Thor Lancelot Simon wrote:

>       1) I have data to write, and the SSL session's descriptor
>          selects as ready-to-write.

This already scares me. You have data to write on the unencrypted stream to
the SSL connection. The SSL session's descriptor write is for the encrypted
stream between SSL implementations. Why would you check one when you want to
write to the other?

You should only be calling 'select' to see if a descriptor is ready-to-write
if you know you need to write on that descriptor. Since SSL_write did not
return 'WANT_WRITE', you had no way to know OpenSSL needed to write on the
socket.

>       2) I call SSL_renegotiate.  I do understand that in a server
>          application this merely sends the client a request to
>          do a new handshake, which the client can ignore.
>
>       3) I generate more data and several more SSL_writes() complete
>          normally.
>
>       4) Eventualy the SSL session's file descriptor selects as
>          ready-to-read.

Did an SSL_read return WANT_READ? If not, why were you selecting on the file
descriptor for read?

What you are doing makes failure scenarios possible. Consider:

1) You call SSL_write. Since a renegotiation is in progress, it tries to
read the data to complete the rengotiation.
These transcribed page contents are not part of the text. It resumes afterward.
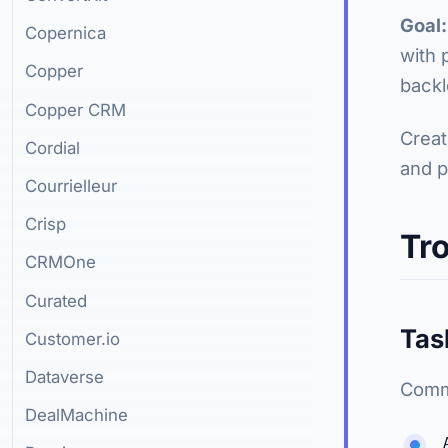
Goal:
Copernica
with 
Copper
backl
Copper CRM
Creat
Cordial
and p
Courrielleur
Crisp
Tr
CRMOne
Curated
Tas
Customer.io
Dataverse
Commo
DealMachine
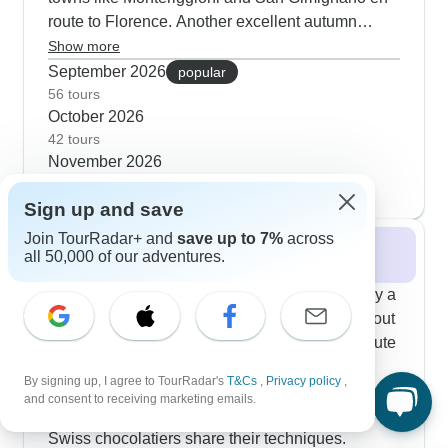
route to Florence. Another excellent autumn
option takes you from Barcelona through southern
Show more
France - you'll explore Carcassonne's medieval
September 2026
popular
fortress and follow Van Gogh's path through
56 tours
October 2026
Provence without the summer crowds. Our
42 tours
London-to-Rome journey works particularly well
November 2026
in fall; customers appreciate how the mild
19 tours
weather makes it comfortable to explore Vatican
Sign up and save
City and Florence's art collections. Food
enthusiasts can join truffle hunts in Tuscany and
Join TourRadar+ and
save up to 7%
across
Winter 2026 / 2027
all 50,000 of our adventures.
experience wine harvests in Burgundy alongside
the usual cultural sites.
When winter arrives, our guests find it's actually a
fantastic time to discover France and Italy without
the usual tourist crowds. The Paris to Rome route
through Switzerland has become a customer
By signing up, I agree to TourRadar's
T&Cs
,
Privacy policy
,
favorite, where you'll warm up indoors watching
and consent to receiving marketing emails.
Venetian glassblowers craft delicate pieces and
Swiss chocolatiers share their techniques.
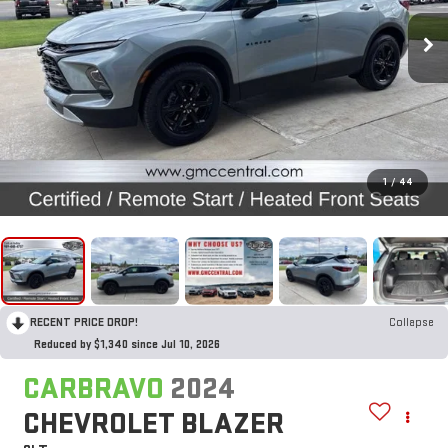
1
/
44
RECENT PRICE DROP!
Collapse
Reduced by $1,340 since Jul 10, 2026
CARBRAVO
2024
CHEVROLET BLAZER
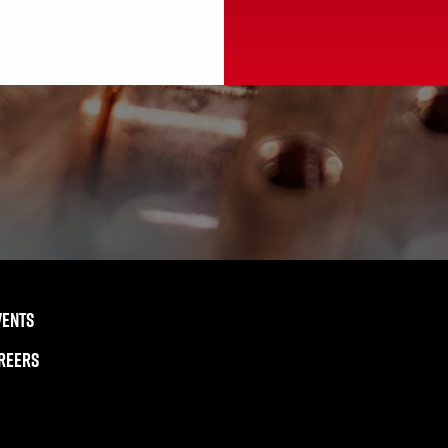
VENTS
REERS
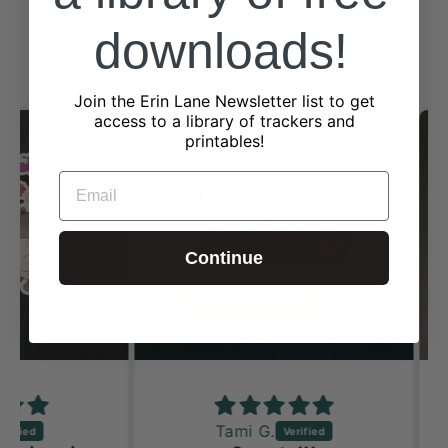
downloads!
Don't just take our word for it!
from 2323 reviews
Join the Erin Lane Newsletter list to get
access to a library of trackers and
printables!
EMAIL
Continue
Tami G.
2) It reads the renegotiation data, and some application data. It completes
the write.

3) You select on the socket for 'read', but you don't get a hit because the
data has already been read.

So why were you waiting for the SSL session's file descriptor to select as
ready-to-read?

An SSL connection has *ONE* *STATE*. When SSL_write completes normally, its
state is "everything is fine". It's state is *NOT* "want read", which seems
to be what you were assuming.

>       5) I call SSL_read with a 4096-byte buffer.  SSL_read returns
>          -1 and error is SSL_ERROR_WANT_READ.

So now you know that a read hit from select is needed (or other forward
progress must be made) before SSL_read can succeed.

>       6) I set a flag to ensure I do not call SSL_write() (it isn't
>          clear to me this is necessary -- the documentation is vague)
>          and select on the SSL session's descriptor for read.

Why would you avoid writing? It's possible the other side will not send any
application data.

>       7) The SSL session's file descriptor selects as ready for read,
>          I call SSL with the same 4096 byte buffer at the same address,
>          and SSL_read returns -1 and error is SSL_ERROR_SSL.
>
> I cannot understand why #7 occurs.  Is SSL_MODE_ENABLE_PARTIAL_WRITE just
> incompatible with non-blocking mode and renegotiations?

Perhaps the other side gave up waiting for you and closed the connection
down abruptly? What does the other side show when this happens?